**Task requirements:** Please write out the lines below word for word, omitting the pictures.

======== Data supplied ========

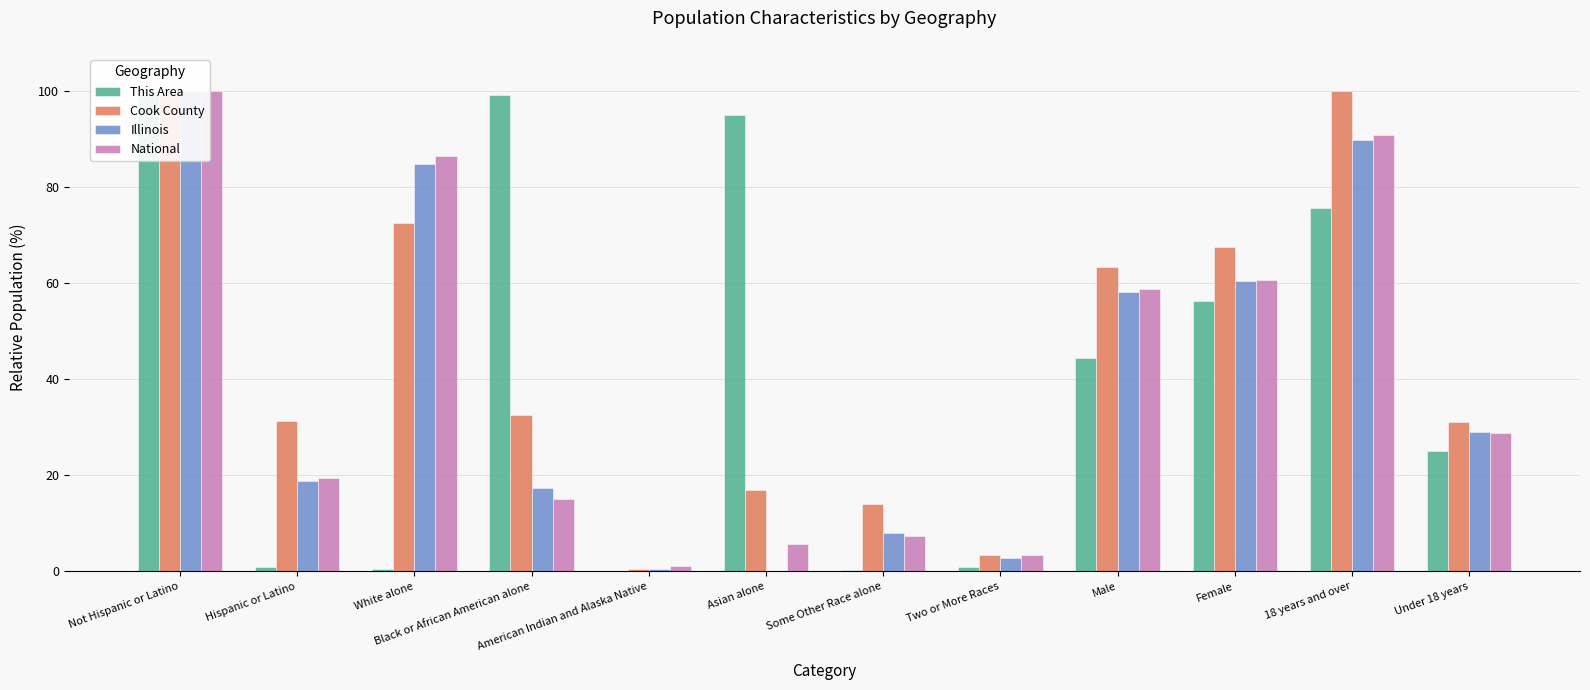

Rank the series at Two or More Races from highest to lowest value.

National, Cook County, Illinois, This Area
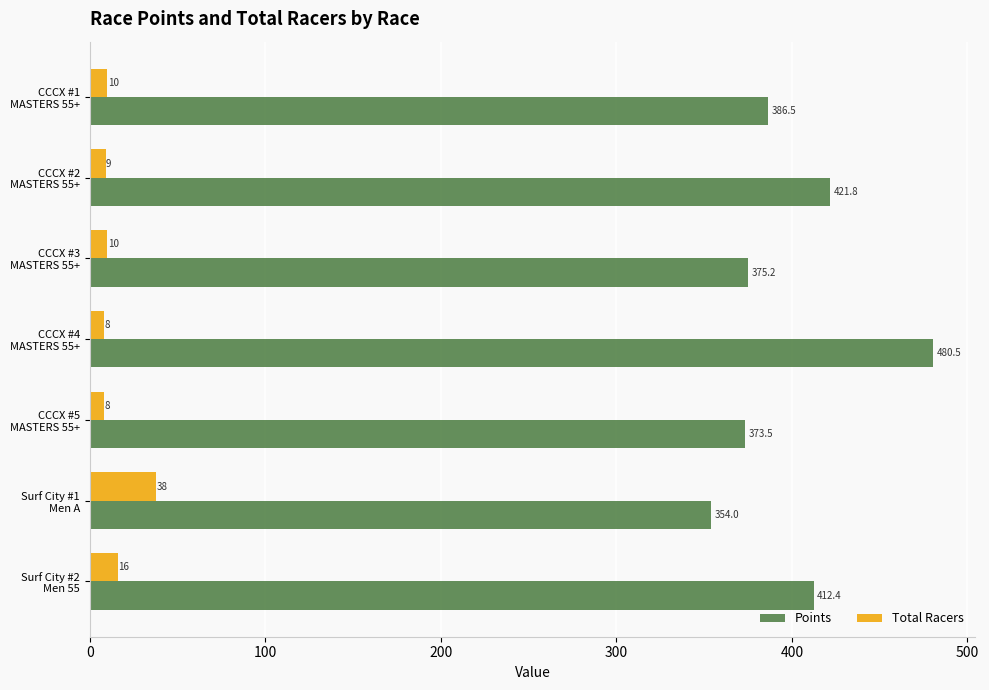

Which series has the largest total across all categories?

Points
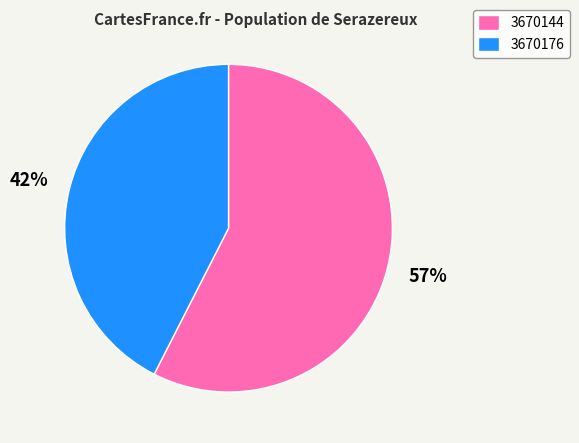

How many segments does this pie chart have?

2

========

**Problem solution:**
Rank the series at Two or More Races from highest to lowest value.

National, Cook County, Illinois, This Area

Which series has the largest total across all categories?

Points

How many segments does this pie chart have?

2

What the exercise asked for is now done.